Monday, December 15, 2008

A Woman is a Woman is one the most inviting of Godard’s films we have seen this semester. It is empathetic and quite intuitive in its portrayal of gender roles, sexual politics, and the natural sort of divide that seems to exist between men and women. It is genuine and entertaining in its humor, accessible because relatable, and strangely, in a Godard way, seems in many ways to be much unlike a Godard film, perhaps due to the fact that it was made early in his career—there is more than a mere semblance of a plot, it is playful and refreshingly devoid of the typical nihilistic tone which pervades most of his later films, and has compassion for its characters (especially, of course, Anna Karina). If nothing else, in fact, and if I am searching for something with which to marginalize this film, it may be said that the film was made merely to showcase Karina (Godard’s wife at the time), rather than being just another of his films in which she was acting. However, from a cinematic and technical standpoint, the film is doing many interesting things concerning genre deconstructions and filmic self-reflexivity, and is very much indicative of what would later become typical Godard. Also, and in the same vein, I enjoyed this film more the second time I saw it because it allowed me to see Godard’s career in a different light, to more clearly see his cinematic evolution and dynamism. In fact, this film seems almost to be a precursor to his later film Maculin Feminin, which is a much more abstracted, fractured, and nihilistic look at gender and sexual politics, among other things.
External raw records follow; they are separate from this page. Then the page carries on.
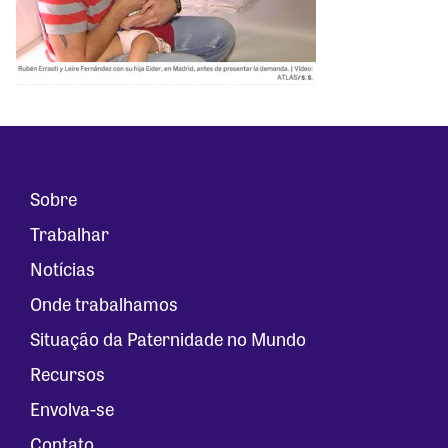
Sobre
Trabalhar
Notícias
Onde trabalhamos
Situação da Paternidade no Mundo
Recursos
Envolva-se
Contato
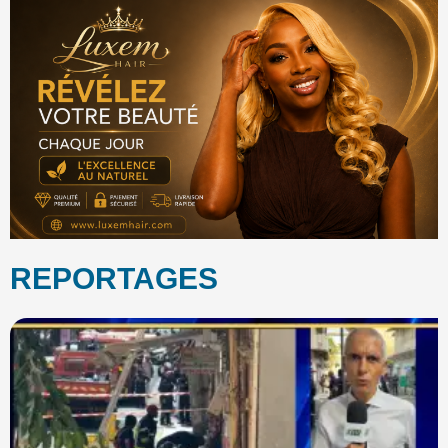
REPORTAGES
The plot centers around a couple, Angela (Karina) and Emile (Jean-Claude Brialy). Angela, an endearing and free-spirited, if slightly naïve, stripper wants desperately to have a child with Emile as soon as possible—“within 24 hours”. Emile, however, is tentative and unrelenting (until the final scene) in his refusal. Instead, and at the base of much of the comedy, Emile solicits other men with whom Angela may procreate, mainly his best friend, who is in love with Angela, Alfred Lubitsch. The plot is itself relatively uninteresting and improbable, and the content and tone of the film, as I have already stated, seem to be polar opposites of the anti-capitlistic and nihilistic films which Godard would later envision and create. The film has an overall tone of optimism, it is endearing and accessible, which may, in many people’s eyes, be reason for its dismissal when taken relative to the ambitious, fervent, and ultra-artistic and inaccessible auteur films of Godard’s later career. However, I feel that this dismissal is truly unfounded and that to disregard this film due to its discernible “cuteness” or tangibility is to marginalize something which is indeed artistic and expressive in many other ways. Though cute and optimistic, it is nonetheless a film which Godard decided to write and create, and by virtue of this fact alone, it seems to call, and be suited, for some critical analysis.